The US Treasury Department (USDT) has kept India on its list of currency manipulators, along with other countries. India, widely seen as a strategic ally of the United States in the Asia Pacific, has been on the list for the second time in a row.


India was first included on the list in December 2018 but was deleted in 2019 before reappearing in December 2020. The countries on the currency manipulator watch list are suspected of meddling in their foreign exchange (forex) markets to acquire an unfair trade advantage.


What does the USDT have to say about India?


According to the US Treasury study, India is one of the country's five largest trading partners that "intervened in the foreign currency market in a persistent, asymmetric manner, with the impact of weakening their currencies."


"Around the four quarters leading up to December 2020, five major US trading partners— Vietnam, Switzerland, Taiwan, India, and Singapore — interfered in the foreign exchange market in a continuous, asymmetric manner, weakening their currencies," according to the research issued on April 16.


When the RBI consistently intervenes in both directions," the study went on to say, "the RBI acquired foreign exchange on the net in 11 of the 12 months of 2020, with net intervention totaling 131 billion, or 5% of GDP."

India's current account surplus of 1.3 percent of GDP in 2020 marked a turnaround from the persistent current account deficits on record since 2004, according to the US Treasury Department, in addition to India's 24 billion goods trade surplus with the US in 2020.

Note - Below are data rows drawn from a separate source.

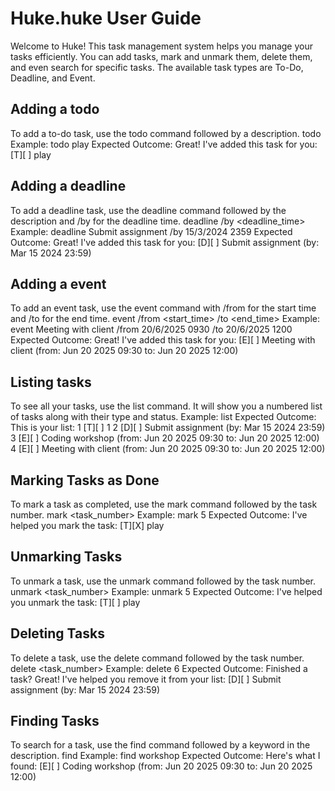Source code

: # Huke.huke User Guide

Welcome to Huke! 
This task management system helps you manage your tasks efficiently. 
You can add tasks, mark and unmark them, delete them, and even search for specific tasks. 
The available task types are To-Do, Deadline, and Event.

## Adding a todo
To add a to-do task, use the todo command followed by a description.
todo <description>
Example: todo play
Expected Outcome: 
    Great! I've added this task for you:
    [T][ ] play

## Adding a deadline
To add a deadline task, 
use the deadline command followed by the description and /by for the deadline time.
deadline <description> /by <deadline_time>
Example: deadline Submit assignment /by 15/3/2024 2359
Expected Outcome: 
    Great! I've added this task for you:
    [D][ ] Submit assignment (by: Mar 15 2024 23:59)

## Adding a event
To add an event task, 
use the event command with /from for the start time and /to for the end time.
event <description> /from <start_time> /to <end_time>
Example: event Meeting with client /from 20/6/2025 0930 /to 20/6/2025 1200
Expected Outcome: 
    Great! I've added this task for you:
    [E][ ] Meeting with client (from: Jun 20 2025 09:30 to: Jun 20 2025 12:00)


## Listing tasks
To see all your tasks, use the list command. 
It will show you a numbered list of tasks along with their type and status.
Example: list
Expected Outcome:
    This is your list:
    1 [T][ ] 1
    2 [D][ ] Submit assignment (by: Mar 15 2024 23:59)
    3 [E][ ] Coding workshop (from: Jun 20 2025 09:30 to: Jun 20 2025 12:00)
    4 [E][ ] Meeting with client (from: Jun 20 2025 09:30 to: Jun 20 2025 12:00)


## Marking Tasks as Done
To mark a task as completed, use the mark command followed by the task number.
mark <task_number>
Example: mark 5
Expected Outcome:
    I've helped you mark the task:
    [T][X] play

## Unmarking Tasks
To unmark a task, use the unmark command followed by the task number.
unmark <task_number>
Example: unmark 5
Expected Outcome:
    I've helped you unmark the task:
    [T][ ] play

## Deleting Tasks
To delete a task, use the delete command followed by the task number.
delete <task_number>
Example: delete 6
Expected Outcome:
    Finished a task? Great!
    I've helped you remove it from your list:
    [D][ ] Submit assignment (by: Mar 15 2024 23:59)

## Finding Tasks
To search for a task, use the find command followed by a keyword in the description.
find <keyword>
Example: find workshop
Expected Outcome:
    Here's what I found:
    [E][ ] Coding workshop (from: Jun 20 2025 09:30 to: Jun 20 2025 12:00)
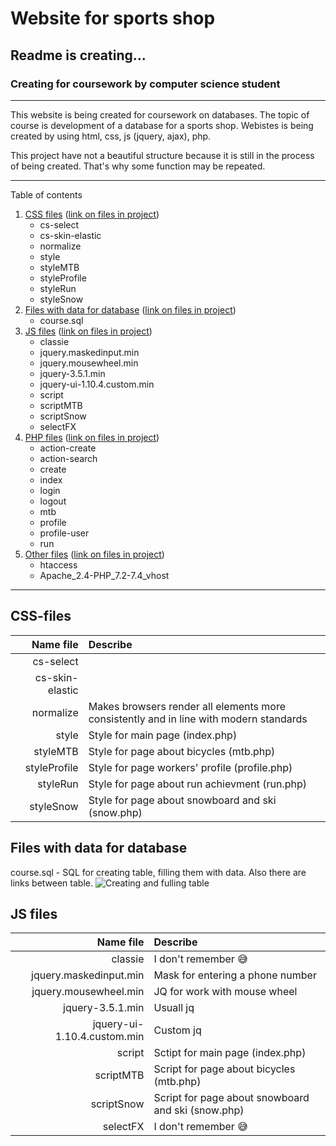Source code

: # Website for sports shop
## Readme is creating...
### Creating for coursework by computer science student

________
This website is being created for coursework on databases. The topic of course is development of a database for a sports shop. Webistes is being created by using html, css, js (jquery, ajax), php.

This project have not a beautiful structure because it is still in the process of being created. That's why some function may be repeated. 
________

Table of contents
1. [CSS files](#css) ([link on files in project](css))
    * cs-select
    * cs-skin-elastic
    * normalize
    * style
    * styleMTB
    * styleProfile
    * styleRun
    * styleSnow
2. [Files with data for database](#data) ([link on files in project](data))
    * course.sql
3. [JS files](#js) ([link on files in project](js))
    * classie
    * jquery.maskedinput.min
    * jquery.mousewheel.min
    * jquery-3.5.1.min
    * jquery-ui-1.10.4.custom.min
    * script
    * scriptMTB
    * scriptSnow
    * selectFX
4. [PHP files](#php) ([link on files in project]())
    * action-create
    * action-search
    * create
    * index
    * login
    * logout
    * mtb
    * profile
    * profile-user
    * run
5. [Other files](#other) ([link on files in project]())
    * htaccess
    * Apache_2.4-PHP_7.2-7.4_vhost
________

## <a id="css"> CSS-files </a>
| Name file         | Describe                                                                                 |
|------------------:|:-----------------------------------------------------------------------------------------|
| cs-select         |
| cs-skin-elastic   |
| normalize         | Makes browsers render all elements more consistently and in line with modern standards   |
| style             | Style for main page (index.php)                                                          |
| styleMTB          | Style for page about bicycles (mtb.php)                                                  |
| styleProfile      | Style for page workers' profile (profile.php)                                            |
| styleRun          | Style for page about run achievment (run.php)                                            |
| styleSnow         | Style for page about snowboard and ski (snow.php)                                        |

## <a id="data"> Files with data for database </a>
course.sql - SQL for creating table, filling them with data. Also there are links between table.
![Creating and fulling table](https://user-images.githubusercontent.com/70945623/154664835-cac25388-d6fc-4c0d-a2cb-7df994268a8f.png)

## <a id="js"> JS files </a>
| Name file                   | Describe                                            |
|----------------------------:|:----------------------------------------------------|
| classie                     | I don't remember :sweat_smile:                      |
| jquery.maskedinput.min      | Mask for entering a phone number                    |
| jquery.mousewheel.min       | JQ for work with mouse wheel                        |
| jquery-3.5.1.min            | Usuall jq                                           |
| jquery-ui-1.10.4.custom.min | Custom jq                                           |
| script                      | Sctipt for main page (index.php)                    |
| scriptMTB                   | Script for page about bicycles (mtb.php)            |
| scriptSnow                  | Script for page about snowboard and ski (snow.php)  |
| selectFX                    | I don't remember :sweat_smile:                      |
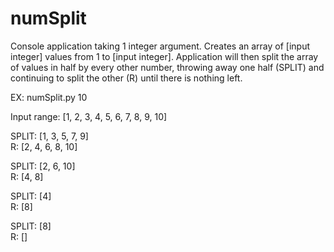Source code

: # numSplit

Console application taking 1 integer argument.  Creates an array of [input integer] values from 1 to [input integer].
Application will then split the array of values in half by every other number, throwing away one half (SPLIT) and continuing to split the other (R) until there is nothing left.

EX: numSplit.py 10

Input range: [1, 2, 3, 4, 5, 6, 7, 8, 9, 10]

SPLIT: [1, 3, 5, 7, 9]<br>
R: [2, 4, 6, 8, 10]

SPLIT: [2, 6, 10]<br>
R: [4, 8]

SPLIT: [4]<br>
R: [8]

SPLIT: [8]<br>
R: []
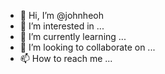 - 👋 Hi, I’m @johnheoh
- 👀 I’m interested in ...
- 🌱 I’m currently learning ...
- 💞️ I’m looking to collaborate on ...
- 📫 How to reach me ...

<!---
johnheoh/johnheoh is a ✨ special ✨ repository because its `README.md` (this file) appears on your GitHub profile.
You can click the Preview link to take a look at your changes.
--->
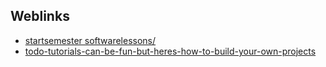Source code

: ## Weblinks

+ [startsemester softwarelessons/](https://stasemsoft.github.io/softwarelessons/)
+ [todo-tutorials-can-be-fun-but-heres-how-to-build-your-own-projects](https://medium.freecodecamp.org/todo-tutorials-can-be-fun-but-heres-how-to-build-your-own-projects-from-scratch-de6838fa9f23)
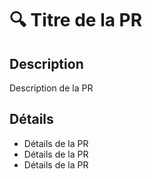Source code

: # 🔍 Titre de la PR

## Description
Description de la PR

## Détails

- Détails de la PR
- Détails de la PR
- Détails de la PR
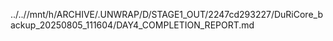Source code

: ../..//mnt/h/ARCHIVE/.UNWRAP/D/STAGE1_OUT/2247cd293227/DuRiCore_backup_20250805_111604/DAY4_COMPLETION_REPORT.md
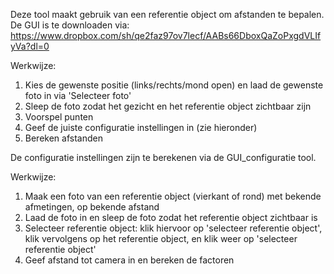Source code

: Deze tool maakt gebruik van een referentie object om afstanden te bepalen. De GUI is te downloaden via: https://www.dropbox.com/sh/qe2faz97ov7lecf/AABs66DboxQaZoPxgdVLIfyVa?dl=0

Werkwijze:

1. Kies de gewenste positie (links/rechts/mond open) en laad de gewenste foto in via 'Selecteer foto'
2. Sleep de foto zodat het gezicht en het referentie object zichtbaar zijn
3. Voorspel punten
4. Geef de juiste configuratie instellingen in (zie hieronder)
5. Bereken afstanden

De configuratie instellingen zijn te berekenen via de GUI_configuratie tool.

Werkwijze:

1. Maak een foto van een referentie object (vierkant of rond) met bekende afmetingen, op bekende afstand
2. Laad de foto in en sleep de foto zodat het referentie object zichtbaar is
3. Selecteer referentie object: klik hiervoor op 'selecteer referentie object', klik vervolgens op het referentie object, en klik weer op 'selecteer referentie object'
4. Geef afstand tot camera in en bereken de factoren

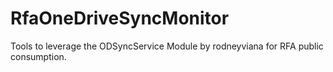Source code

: # RfaOneDriveSyncMonitor
Tools to leverage the ODSyncService Module by rodneyviana for RFA public consumption. 
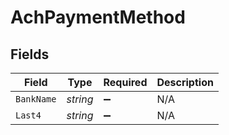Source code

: # AchPaymentMethod


## Fields

| Field              | Type               | Required           | Description        |
| ------------------ | ------------------ | ------------------ | ------------------ |
| `BankName`         | *string*           | :heavy_minus_sign: | N/A                |
| `Last4`            | *string*           | :heavy_minus_sign: | N/A                |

According to the research, India had an 8 billion services trade surplus with the United States in 2020.



India's reaction


According to a Reuter article quoting a commerce ministry official, New Delhi sees no rationale in the United States placing India on a watch list of currency manipulators. This is will enhance the future of the banking system and collateral banking system that will contribute to the product of economic conditions of the country.



The countries on the currency manipulator watch list, are suspected of meddling in their foreign exchange (forex) markets to acquire an unfair trade advantage. The US Treasury Department places a trading partner on the watchlist if that country intervened in the currency market by more than 2% of its GDP in the previous 12 months, had a current account surplus of 2% of GDP, and a trade surplus with the US.